Aim of the task » How many lines below contain the word "round"? Give only the number.

Supplied records »
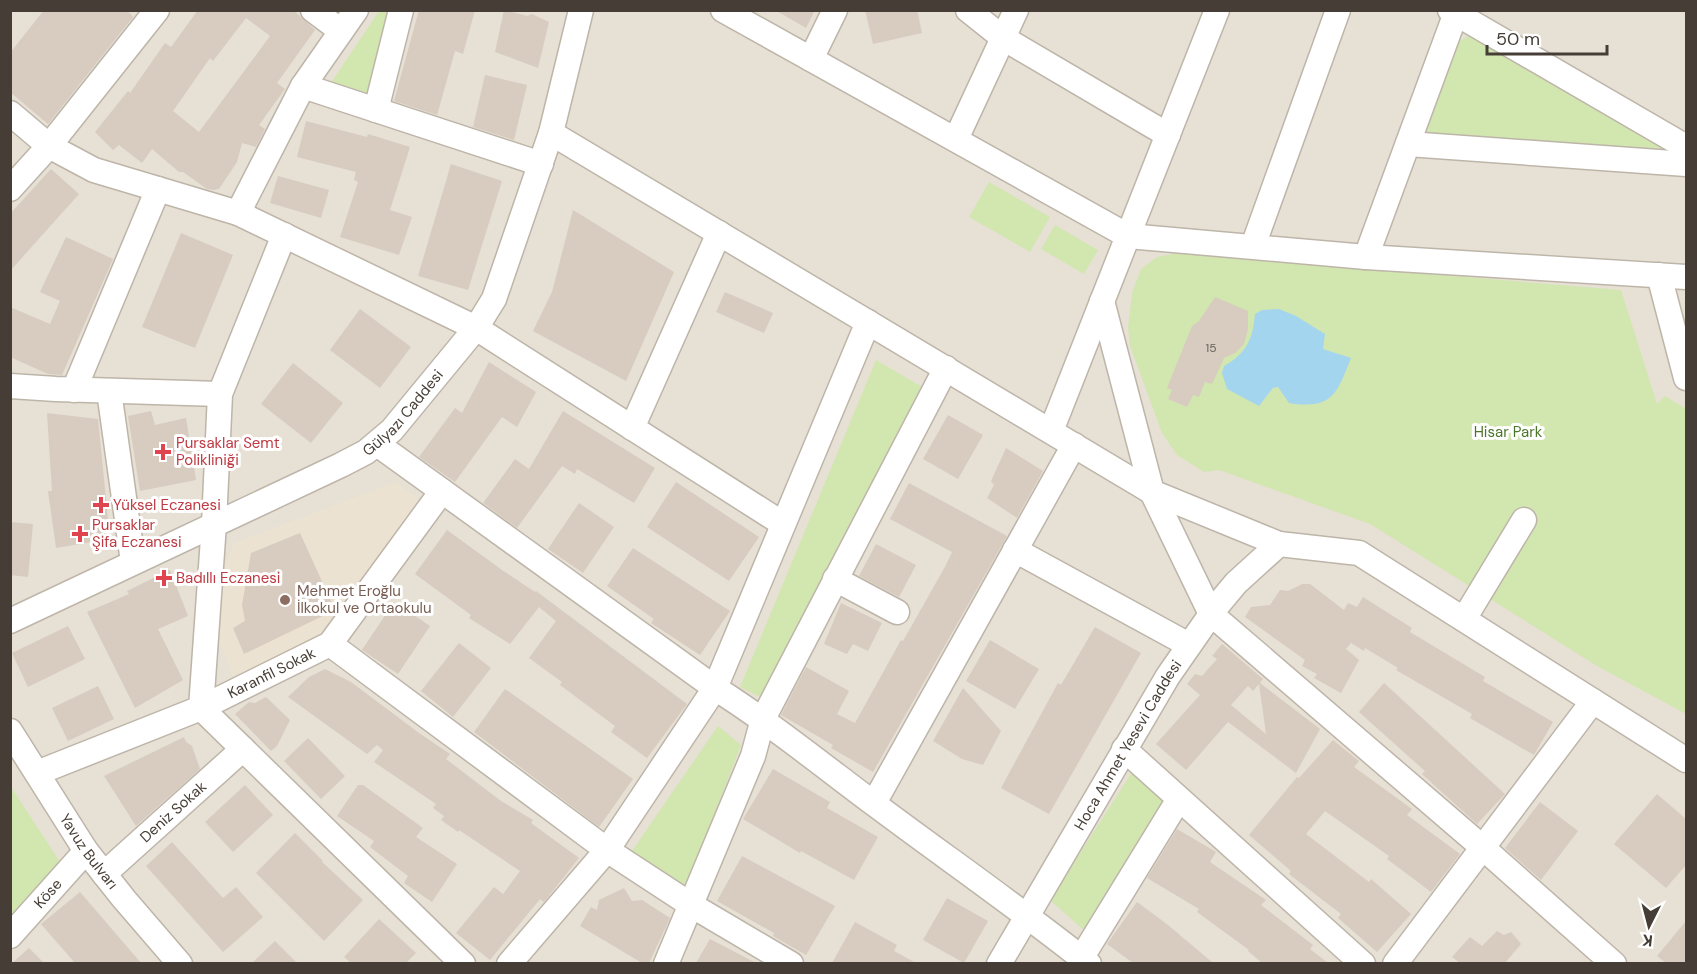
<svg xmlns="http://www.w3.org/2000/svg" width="1697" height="974" font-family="'DM Sans',sans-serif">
<rect width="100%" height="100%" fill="#f3eee7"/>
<!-- residential -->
<rect fill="#e7e0d5" x="11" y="11" width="1675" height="952"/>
<!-- education -->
<path fill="#ece2d1" d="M 396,482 L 423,503 L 323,638 L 235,683 L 216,631 L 222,570 L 235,543 Z"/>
<!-- green -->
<g fill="#d2e6b0">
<path d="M 379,11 L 392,11 L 367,97 L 331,83 Z"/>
<path d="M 1471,35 L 1686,158 L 1430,138 L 1422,123 L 1452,45 Z"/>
<path d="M 989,182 L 1050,217 L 1030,252 L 969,217 Z"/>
<path d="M 1055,225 L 1098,250 L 1084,274 L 1041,249 Z"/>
<path d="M 1178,253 L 1621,290 L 1657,404 L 1665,396 L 1686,409 L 1686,714 L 1597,666 L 1370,524 L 1219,470 L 1204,472 L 1177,455 L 1162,433 L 1130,346 L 1128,327 L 1132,293 L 1141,269 L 1157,257 Z"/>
<path d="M 876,360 L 924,388 L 762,698 L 740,687 Z"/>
<path d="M 718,726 L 741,745 L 686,889 L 632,851 Z"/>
<path d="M 1134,769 L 1166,802 L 1086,932 L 1050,900 Z"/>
<path d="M 11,787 L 60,862 L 11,917 Z"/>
</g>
<!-- water -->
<path fill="#a4d5ee" d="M 1279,309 L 1296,316 L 1325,334 L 1323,349 L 1351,358 C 1337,393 1333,410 1289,403 L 1278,387 L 1273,388 L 1259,406 L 1227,389 L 1222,373 L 1224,366 C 1246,354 1253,339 1255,314 L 1262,310 Z"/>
<!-- building -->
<g fill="#d7ccbf" fill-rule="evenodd">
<path d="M 44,10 L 127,10 L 133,17 L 48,124 L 10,92 L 10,53 Z"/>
<path d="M 198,10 L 293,10 L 315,30 L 277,83 L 285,89 L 259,125 L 265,129 L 256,147 L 242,143 L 237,162 L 219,189 L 214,190 L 207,189 L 183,172 L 179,172 L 152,149 L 142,163 L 119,145 L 113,150 L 95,132 L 128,91 L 130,93 L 165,43 L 171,47 ZM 246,18 L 270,36 L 199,132 L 173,111 L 210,58 L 213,61 Z"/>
<path d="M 419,10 L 475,10 L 463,54 L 455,51 L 437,115 L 394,101 Z"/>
<path d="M 504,10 L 527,16 L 532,14 L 549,22 L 538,68 L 495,52 Z"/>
<path d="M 775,10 L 815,10 L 806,28 Z"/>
<path d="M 865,10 L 917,10 L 922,33 L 873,44 Z"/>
<path d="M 485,75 L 527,85 L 514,140 L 473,127 Z"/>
<path d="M 306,121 L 367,137 L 368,134 L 410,147 L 390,210 L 412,217 L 399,255 L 340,237 L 358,182 L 354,180 L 356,172 L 297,157 Z"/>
<path d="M 451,164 L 502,181 L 468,290 L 418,276 Z"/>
<path d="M 51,169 L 79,194 L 10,271 L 10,214 Z"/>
<path d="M 278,176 L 329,190 L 321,218 L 270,203 Z"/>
<path d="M 573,210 L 674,272 L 626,381 L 533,331 L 552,292 Z"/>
<path d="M 181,233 L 233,255 L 195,348 L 142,327 Z"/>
<path d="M 66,237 L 113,259 L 62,375 L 48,374 L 10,357 L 10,307 L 50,324 L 60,301 L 40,292 Z"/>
<path d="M 725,292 L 773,313 L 764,333 L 716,312 Z"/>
<path d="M 1215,297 L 1248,311 L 1248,329 L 1244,344 L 1235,353 L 1224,358 L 1212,384 L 1205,382 L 1199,397 L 1193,395 L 1187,407 L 1168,399 L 1172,390 L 1167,388 L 1192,326 L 1199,321 Z"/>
<path d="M 360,309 L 411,347 L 380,388 L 330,350 Z"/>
<path d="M 489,362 L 536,392 L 517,427 L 502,417 L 455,482 L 419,457 L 455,408 L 462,413 Z"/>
<path d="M 293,363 L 343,403 L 311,443 L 261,404 Z"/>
<path d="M 151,411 L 155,425 L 186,418 L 196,480 L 140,491 L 128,416 Z"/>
<path d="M 563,411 L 655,468 L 634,503 L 577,469 L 575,474 L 562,466 L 517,528 L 483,503 L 515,459 L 529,469 Z"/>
<path d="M 47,413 L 98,419 L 110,539 L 56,548 L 48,491 L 52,491 Z"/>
<path d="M 948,415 L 983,435 L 958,479 L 923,459 Z"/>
<path d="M 1006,448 L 1043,471 L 1017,518 L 987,498 L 994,485 L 991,481 Z"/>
<path d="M 676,482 L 759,537 L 729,581 L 647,527 Z"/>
<path d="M 909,483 L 1007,536 L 873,772 L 831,748 L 833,745 L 781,715 L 806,667 L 849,691 L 837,714 L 855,723 L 901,640 L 903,641 L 946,565 L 952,552 L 890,519 Z"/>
<path d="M 579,503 L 614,527 L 583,573 L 548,549 Z"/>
<path d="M 10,522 L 33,524 L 28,577 L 10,575 Z"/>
<path d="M 447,530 L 502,570 L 535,592 L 536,591 L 687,704 L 647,758 L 611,732 L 615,726 L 560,685 L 562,682 L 529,658 L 556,621 L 539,607 L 510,644 L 469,618 L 471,615 L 415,574 Z"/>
<path d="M 300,533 L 335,610 L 244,654 L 233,628 L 245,621 L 242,605 L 251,553 Z"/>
<path d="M 876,544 L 916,565 L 899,597 L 859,576 Z"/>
<path d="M 633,548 L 730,611 L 700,655 L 651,623 L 654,619 L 607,586 Z"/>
<path d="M 170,570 L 188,616 L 158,629 L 183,680 L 135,708 L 87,612 L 129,594 L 127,591 Z"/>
<path d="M 1302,584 L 1310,584 L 1344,610 L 1348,603 L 1357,607 L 1363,597 L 1412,628 L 1410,632 L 1485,677 L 1483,681 L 1553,722 L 1534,755 L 1470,718 L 1472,714 L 1396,670 L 1398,668 L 1365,648 L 1364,651 L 1351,643 L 1346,649 L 1359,660 L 1341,693 L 1314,678 L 1317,674 L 1302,666 L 1305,660 L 1245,617 L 1251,607 L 1270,605 L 1280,590 L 1288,591 Z"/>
<path d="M 394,602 L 430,626 L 398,674 L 362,650 Z"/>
<path d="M 841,603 L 882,623 L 868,651 L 853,644 L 847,654 L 824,644 Z"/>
<path d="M 68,626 L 85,659 L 28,687 L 12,653 Z"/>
<path d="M 1095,627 L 1141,653 L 1049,814 L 1001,788 L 1058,683 L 1061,685 Z"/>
<path d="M 990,640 L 1039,669 L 1015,709 L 966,681 Z"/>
<path d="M 459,643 L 491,668 L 453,717 L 421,691 Z"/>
<path d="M 1222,644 L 1263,679 L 1260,683 L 1320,729 L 1296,773 L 1228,722 L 1186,770 L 1156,744 L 1200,695 L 1187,684 L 1195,674 L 1202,676 L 1217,659 L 1212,656 ZM 1259,684 L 1266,734 L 1231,705 L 1248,686 L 1253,691 Z"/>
<path d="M 325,669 L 351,682 L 419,733 L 450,754 L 446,759 L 501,801 L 533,820 L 531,823 L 579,858 L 544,902 L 540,899 L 490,960 L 456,933 L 494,887 L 503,894 L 520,871 L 459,830 L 458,832 L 441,820 L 444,816 L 433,808 L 436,804 L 374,762 L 383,750 L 377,745 L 367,754 L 288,697 L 309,677 Z"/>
<path d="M 1384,683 L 1505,794 L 1477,824 L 1422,774 L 1425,771 L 1359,712 Z"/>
<path d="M 98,686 L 114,719 L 68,741 L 52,708 Z"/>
<path d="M 963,688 L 1001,731 L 983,765 L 962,759 L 933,741 Z"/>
<path d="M 505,689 L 633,779 L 599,827 L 474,732 Z"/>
<path d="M 266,697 L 290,720 L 277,746 L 271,751 L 235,714 L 249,702 L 255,703 Z"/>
<path d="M 184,737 L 186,742 L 192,746 L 200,769 L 136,826 L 104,776 Z"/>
<path d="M 308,738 L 345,776 L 321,799 L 284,761 Z"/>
<path d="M 1333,740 L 1359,761 L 1354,767 L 1412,809 L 1407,815 L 1460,854 L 1431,892 L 1387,859 L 1389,856 L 1325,811 L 1306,834 L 1369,882 L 1371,879 L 1411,914 L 1377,952 L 1338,918 L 1341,914 L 1289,874 L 1291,871 L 1249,835 L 1297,777 L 1299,778 Z"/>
<path d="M 773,769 L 830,802 L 827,808 L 878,837 L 854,880 L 801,851 L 800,853 L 743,819 Z"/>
<path d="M 245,785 L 273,815 L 233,852 L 205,822 Z"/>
<path d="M 358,785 L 363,785 L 423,828 L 416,837 L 457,864 L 432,902 L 404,883 L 408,876 L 370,847 L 374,841 L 337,816 Z"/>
<path d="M 1657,794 L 1686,819 L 1686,865 L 1666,888 L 1614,844 Z"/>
<path d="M 1540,802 L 1578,831 L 1541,880 L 1505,848 Z"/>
<path d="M 1177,829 L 1216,852 L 1210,862 L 1266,900 L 1261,905 L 1313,945 L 1310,949 L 1328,963 L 1262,963 L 1248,951 L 1249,950 L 1197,912 L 1199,909 L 1147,878 Z"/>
<path d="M 295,833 L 323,861 L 322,862 L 363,900 L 324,941 L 256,873 Z"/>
<path d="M 172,842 L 223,898 L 236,887 L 263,917 L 223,952 L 146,866 Z"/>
<path d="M 742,856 L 835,906 L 806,955 L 773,936 L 774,933 L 717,901 Z"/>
<path d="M 624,888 L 632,901 L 642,900 L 670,918 L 649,963 L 642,963 L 580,926 L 591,907 L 597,910 L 599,900 Z"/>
<path d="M 80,892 L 141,963 L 75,963 L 41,924 Z"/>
<path d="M 947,898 L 988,921 L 964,963 L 923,940 Z"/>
<path d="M 1137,902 L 1168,925 L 1213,963 L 1133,963 L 1107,944 Z"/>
<path d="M 379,919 L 416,953 L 406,963 L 351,963 L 344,957 Z"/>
<path d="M 1686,921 L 1686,963 L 1666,963 L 1657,956 Z"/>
<path d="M 855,922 L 897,945 L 894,951 L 916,963 L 832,963 Z"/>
<path d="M 1497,931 L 1504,935 L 1511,932 L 1521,944 L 1505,963 L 1460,963 L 1452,957 L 1470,937 L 1482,946 Z"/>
<path d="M 710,939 L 756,963 L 696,963 Z"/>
<path d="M 275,941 L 297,963 L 252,963 Z"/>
<path d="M 29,948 L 44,963 L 12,963 Z"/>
</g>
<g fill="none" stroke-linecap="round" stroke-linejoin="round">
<defs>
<g id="minor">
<path d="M 313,10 L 341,31"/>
<path d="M 723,10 L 1128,236 L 1366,257 L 1686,277"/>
<path d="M 968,10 L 1003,38 L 1168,135"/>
<path d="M 1450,10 L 1686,147"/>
<path d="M 811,59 L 835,10"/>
<path d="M 303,86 L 541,164"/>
<path d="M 376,110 L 401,10"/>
<path d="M 10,113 L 49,146 L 94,170 L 238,213 L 476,328 L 783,524"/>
<path d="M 551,133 L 1152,492 L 1279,544 L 1359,553 L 1686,760"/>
<path d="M 956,139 L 1016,10"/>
<path d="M 1408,144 L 1686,164"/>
<path d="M 10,189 L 49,146 L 157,10"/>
<path d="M 238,213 L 303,86 L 356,10"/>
<path d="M 284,235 L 220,394 L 214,524 L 201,708 L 463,964"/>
<path d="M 1253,246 L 1338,10"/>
<path d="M 1366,257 L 1457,10"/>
<path d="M 1659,275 L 1686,378"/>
<path d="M 1102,301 L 1152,492 L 1211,614 L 1482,847 L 1614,964"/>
<path d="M 10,386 L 56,389 L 220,394"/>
<path d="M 74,390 L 158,189"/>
<path d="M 109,391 L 133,562"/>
<path d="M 632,428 L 719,233"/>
<path d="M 1051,431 L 1217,10"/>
<path d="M 377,444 L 715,688 C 770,723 821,764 873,803 C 945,857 1019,908 1089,964"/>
<path d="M 1015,550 L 1189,645"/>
<path d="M 835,579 L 897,612"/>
<path d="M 1464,619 L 1524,520"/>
<path id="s1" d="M 10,621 L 341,465 L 366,452 L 392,430 L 476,328 L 494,299 L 551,133 L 581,10"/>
<path d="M 330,644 L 607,850 L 691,905 L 791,964"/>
<path id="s2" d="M 10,731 L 86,851 L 124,899 L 180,964"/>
<path d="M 1124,749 L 1363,964"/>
<path id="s3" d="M 37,773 L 201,708 L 330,644 L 442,491"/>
<path d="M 874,803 L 1074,445"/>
<path id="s4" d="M 104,874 L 243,749"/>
<path id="s5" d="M 10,936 L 86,851"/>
<path d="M 1082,957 L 1179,799"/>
<path d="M 509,964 L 607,850 L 715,688 L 868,322"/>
<path d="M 666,964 L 753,756 L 763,719 L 946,368"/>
<path id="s6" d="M 999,964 L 1168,676 L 1216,607 L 1236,583 L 1279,544"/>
<path d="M 1395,964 L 1593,701"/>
</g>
</defs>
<!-- minor casing -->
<use href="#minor" stroke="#beb5a9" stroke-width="27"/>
<!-- minor -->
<use href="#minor" stroke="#fff" stroke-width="24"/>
</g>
<!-- markers -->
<g fill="#e0444e" stroke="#fff" stroke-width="2">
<path d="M160 443h6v6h6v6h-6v6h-6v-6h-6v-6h6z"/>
<path d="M98 496h6v6h6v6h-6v6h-6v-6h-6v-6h6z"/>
<path d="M77 525h6v6h6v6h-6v6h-6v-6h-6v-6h6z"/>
<path d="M161 569h6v6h6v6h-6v6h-6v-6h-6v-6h6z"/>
</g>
<circle fill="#8d6e63" stroke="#fff" stroke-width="2" cx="285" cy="600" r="6"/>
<g text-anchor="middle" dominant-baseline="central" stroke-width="6" stroke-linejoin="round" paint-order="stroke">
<!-- number labels -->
<g font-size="12" fill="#6a6258">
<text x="1211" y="348">15</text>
</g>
<!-- street labels -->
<g font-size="15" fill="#463e36" stroke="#fff">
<text stroke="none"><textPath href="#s1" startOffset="448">Gülyazı Caddesi</textPath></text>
<text stroke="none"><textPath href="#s3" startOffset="255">Karanfil Sokak</textPath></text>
<text stroke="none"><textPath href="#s6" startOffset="254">Hoca Ahmet Yesevi Caddesi</textPath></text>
<text stroke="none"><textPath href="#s4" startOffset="93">Deniz Sokak</textPath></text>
<text stroke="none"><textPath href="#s2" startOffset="144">Yavuz Bulvarı</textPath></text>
<text stroke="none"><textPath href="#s5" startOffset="57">Köse</textPath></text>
</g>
<!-- park labels -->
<g font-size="15" fill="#4d762b" stroke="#fff">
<text x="1508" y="432">Hisar Park</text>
</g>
<!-- health labels -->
<g font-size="15" fill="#be3a42" stroke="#fff" text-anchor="start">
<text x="176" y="443">Pursaklar Semt<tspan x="176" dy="17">Polikliniği</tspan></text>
<text x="113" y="505">Yüksel Eczanesi</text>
<text x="92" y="525">Pursaklar<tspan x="92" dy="17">Şifa Eczanesi</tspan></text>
<text x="176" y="578">Badıllı Eczanesi</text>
</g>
<!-- education labels -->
<g font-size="15" fill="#785e54" stroke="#fff" text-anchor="start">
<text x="297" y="591">Mehmet Eroğlu<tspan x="297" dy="17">İlkokul ve Ortaokulu</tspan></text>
</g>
</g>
<!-- border -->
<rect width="1697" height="974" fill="none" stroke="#463e36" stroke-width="24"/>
<!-- north arrow -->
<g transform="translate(1649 926) rotate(186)" stroke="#ffffff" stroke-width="4.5" paint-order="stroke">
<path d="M0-4.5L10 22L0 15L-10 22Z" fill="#463e36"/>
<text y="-9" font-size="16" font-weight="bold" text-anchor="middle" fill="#463e36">K</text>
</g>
<!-- scale -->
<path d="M1487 45v9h120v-9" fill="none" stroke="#463e36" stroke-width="3"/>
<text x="1496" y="45" font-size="18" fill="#463e36" stroke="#ffffff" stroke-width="4.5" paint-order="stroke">50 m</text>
</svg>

Answer to this task » 2